Powrót do wiadomości »
Łukaszenko obiecał, że wojska z Białorusi nie pojadą na Ukrainę, zauważył Władimir Zełenski.
Pierwszy raz od dwóch lat prezydent Ukrainy Władimir Zełenski rozmawiał telefonicznie z urzędnikiem. przywódca Białorusi Aleksander Łukaszenko. Głowa państwa ogłosiła to w niedzielę 27 lutego.
Zełenski zauważył, że rozmowa była długa i bardzo merytoryczna.
„Wytłumaczyłem mu szczegółowo niemożność naszego zderzenia. Nie chcę, żeby na Ukrainę przylatywały z Białorusi rakiety, samoloty, helikoptery. Nie chcę, żeby wojska szły na Ukrainę z Białorusi. I zapewnił mnie o tym – powiedział Zełenski.
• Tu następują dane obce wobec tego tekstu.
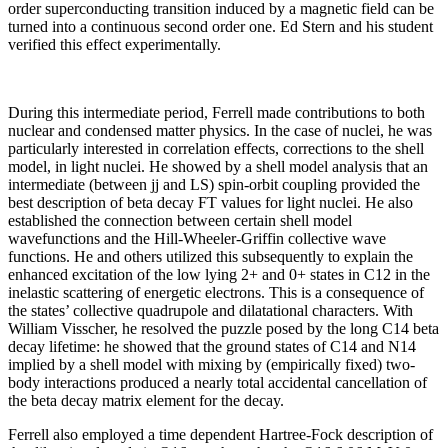
order superconducting transition induced by a magnetic field can be
turned into a continuous second order one. Ed Stern and his student
verified this effect experimentally.
During this intermediate period, Ferrell made contributions to both
nuclear and condensed matter physics. In the case of nuclei, he was
particularly interested in correlation effects, corrections to the shell
model, in light nuclei. He showed by a shell model analysis that an
intermediate (between jj and LS) spin-orbit coupling provided the
best description of beta decay FT values for light nuclei. He also
established the connection between certain shell model
wavefunctions and the Hill-Wheeler-Griffin collective wave
functions. He and others utilized this subsequently to explain the
enhanced excitation of the low lying 2+ and 0+ states in C12 in the
inelastic scattering of energetic electrons. This is a consequence of
the states’ collective quadrupole and dilatational characters. With
William Visscher, he resolved the puzzle posed by the long C14 beta
decay lifetime: he showed that the ground states of C14 and N14
implied by a shell model with mixing by (empirically fixed) two-
body interactions produced a nearly total accidental cancellation of
the beta decay matrix element for the decay.
Ferrell also employed a time dependent Hartree-Fock description of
Według niego Łukaszenka zaapelował do ukraińskich i rosyjskich delegacji, które spotkały się na rzece Prypeć bez żadnych warunków.
„Moim zadaniem jako prezydenta jest ochrona naszego państwa. A widzieliście w tych trudnych dniach, jak wywiązujemy się z tego zadania” – podsumował Zełenski.
Przypomnijmy, że Łukaszenka wziął na siebie odpowiedzialność za to, że podczas podróży, negocjacji i powrotu delegacji ukraińskiej wszystkie samoloty, helikoptery i rakiety stacjonujące na terytorium Białorusi pozostaną na ziemi. Ale zaledwie pół godziny temu okazało się, że pociski Iskander zostały wystrzelone z Białorusi w kierunku Ukrainy. Eksplodowały na terenie lotniska w Żytomierzu.